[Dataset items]
* * * * * * * * *
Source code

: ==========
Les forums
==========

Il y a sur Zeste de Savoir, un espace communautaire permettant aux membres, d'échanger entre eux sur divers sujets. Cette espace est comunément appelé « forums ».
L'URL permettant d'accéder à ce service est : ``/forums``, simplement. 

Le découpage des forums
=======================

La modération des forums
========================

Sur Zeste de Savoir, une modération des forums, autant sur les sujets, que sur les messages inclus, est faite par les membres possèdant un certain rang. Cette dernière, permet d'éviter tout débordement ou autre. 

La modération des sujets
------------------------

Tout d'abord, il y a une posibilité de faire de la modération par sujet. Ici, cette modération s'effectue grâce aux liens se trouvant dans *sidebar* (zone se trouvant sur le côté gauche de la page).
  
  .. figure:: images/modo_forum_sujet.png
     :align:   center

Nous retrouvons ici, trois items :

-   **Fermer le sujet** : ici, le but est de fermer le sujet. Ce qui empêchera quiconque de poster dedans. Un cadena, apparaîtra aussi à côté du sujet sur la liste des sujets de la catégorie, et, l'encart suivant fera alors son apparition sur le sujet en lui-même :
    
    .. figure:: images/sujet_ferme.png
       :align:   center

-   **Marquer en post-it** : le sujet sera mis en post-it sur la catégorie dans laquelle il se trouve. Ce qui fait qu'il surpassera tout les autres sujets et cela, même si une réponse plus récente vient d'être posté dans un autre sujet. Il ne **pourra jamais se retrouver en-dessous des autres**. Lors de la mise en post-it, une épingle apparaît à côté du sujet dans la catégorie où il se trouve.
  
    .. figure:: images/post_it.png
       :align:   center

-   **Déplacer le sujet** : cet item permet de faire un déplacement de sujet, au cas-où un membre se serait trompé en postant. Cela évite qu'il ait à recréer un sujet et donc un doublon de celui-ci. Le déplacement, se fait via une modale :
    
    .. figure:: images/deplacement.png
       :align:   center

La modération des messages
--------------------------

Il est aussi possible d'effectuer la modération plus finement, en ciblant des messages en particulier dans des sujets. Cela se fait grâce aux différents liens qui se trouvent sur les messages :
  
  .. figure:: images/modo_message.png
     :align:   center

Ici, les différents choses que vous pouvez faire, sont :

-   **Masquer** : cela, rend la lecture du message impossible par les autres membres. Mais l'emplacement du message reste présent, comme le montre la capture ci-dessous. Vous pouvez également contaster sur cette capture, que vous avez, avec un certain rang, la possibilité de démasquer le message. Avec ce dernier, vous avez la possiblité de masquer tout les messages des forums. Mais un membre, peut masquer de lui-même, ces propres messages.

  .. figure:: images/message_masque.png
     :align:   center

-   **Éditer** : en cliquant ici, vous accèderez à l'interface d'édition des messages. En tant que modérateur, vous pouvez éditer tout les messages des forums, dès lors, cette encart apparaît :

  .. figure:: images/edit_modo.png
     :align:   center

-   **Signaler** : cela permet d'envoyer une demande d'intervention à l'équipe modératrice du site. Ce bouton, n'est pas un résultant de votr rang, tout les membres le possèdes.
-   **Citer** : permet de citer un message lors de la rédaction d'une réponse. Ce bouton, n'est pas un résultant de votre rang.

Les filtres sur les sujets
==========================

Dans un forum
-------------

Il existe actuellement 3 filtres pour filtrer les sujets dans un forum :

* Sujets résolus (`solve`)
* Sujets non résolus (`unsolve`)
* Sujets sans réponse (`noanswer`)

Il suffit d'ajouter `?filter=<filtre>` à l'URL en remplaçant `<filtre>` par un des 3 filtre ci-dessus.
* * * * * * * * *
• **THE PROBLEM**
Copy the data above in full, exactly as it reads.

• **EXERCISE RESULT**
Source code

: ==========
Les forums
==========

Il y a sur Zeste de Savoir, un espace communautaire permettant aux membres, d'échanger entre eux sur divers sujets. Cette espace est comunément appelé « forums ».
L'URL permettant d'accéder à ce service est : ``/forums``, simplement. 

Le découpage des forums
=======================

La modération des forums
========================

Sur Zeste de Savoir, une modération des forums, autant sur les sujets, que sur les messages inclus, est faite par les membres possèdant un certain rang. Cette dernière, permet d'éviter tout débordement ou autre. 

La modération des sujets
------------------------

Tout d'abord, il y a une posibilité de faire de la modération par sujet. Ici, cette modération s'effectue grâce aux liens se trouvant dans *sidebar* (zone se trouvant sur le côté gauche de la page).
  
  .. figure:: images/modo_forum_sujet.png
     :align:   center

Nous retrouvons ici, trois items :

-   **Fermer le sujet** : ici, le but est de fermer le sujet. Ce qui empêchera quiconque de poster dedans. Un cadena, apparaîtra aussi à côté du sujet sur la liste des sujets de la catégorie, et, l'encart suivant fera alors son apparition sur le sujet en lui-même :
    
    .. figure:: images/sujet_ferme.png
       :align:   center

-   **Marquer en post-it** : le sujet sera mis en post-it sur la catégorie dans laquelle il se trouve. Ce qui fait qu'il surpassera tout les autres sujets et cela, même si une réponse plus récente vient d'être posté dans un autre sujet. Il ne **pourra jamais se retrouver en-dessous des autres**. Lors de la mise en post-it, une épingle apparaît à côté du sujet dans la catégorie où il se trouve.
  
    .. figure:: images/post_it.png
       :align:   center

-   **Déplacer le sujet** : cet item permet de faire un déplacement de sujet, au cas-où un membre se serait trompé en postant. Cela évite qu'il ait à recréer un sujet et donc un doublon de celui-ci. Le déplacement, se fait via une modale :
    
    .. figure:: images/deplacement.png
       :align:   center

La modération des messages
--------------------------

Il est aussi possible d'effectuer la modération plus finement, en ciblant des messages en particulier dans des sujets. Cela se fait grâce aux différents liens qui se trouvent sur les messages :
  
  .. figure:: images/modo_message.png
     :align:   center

Ici, les différents choses que vous pouvez faire, sont :

-   **Masquer** : cela, rend la lecture du message impossible par les autres membres. Mais l'emplacement du message reste présent, comme le montre la capture ci-dessous. Vous pouvez également contaster sur cette capture, que vous avez, avec un certain rang, la possibilité de démasquer le message. Avec ce dernier, vous avez la possiblité de masquer tout les messages des forums. Mais un membre, peut masquer de lui-même, ces propres messages.

  .. figure:: images/message_masque.png
     :align:   center

-   **Éditer** : en cliquant ici, vous accèderez à l'interface d'édition des messages. En tant que modérateur, vous pouvez éditer tout les messages des forums, dès lors, cette encart apparaît :

  .. figure:: images/edit_modo.png
     :align:   center

-   **Signaler** : cela permet d'envoyer une demande d'intervention à l'équipe modératrice du site. Ce bouton, n'est pas un résultant de votr rang, tout les membres le possèdes.
-   **Citer** : permet de citer un message lors de la rédaction d'une réponse. Ce bouton, n'est pas un résultant de votre rang.

Les filtres sur les sujets
==========================

Dans un forum
-------------

Il existe actuellement 3 filtres pour filtrer les sujets dans un forum :

* Sujets résolus (`solve`)
* Sujets non résolus (`unsolve`)
* Sujets sans réponse (`noanswer`)

Il suffit d'ajouter `?filter=<filtre>` à l'URL en remplaçant `<filtre>` par un des 3 filtre ci-dessus.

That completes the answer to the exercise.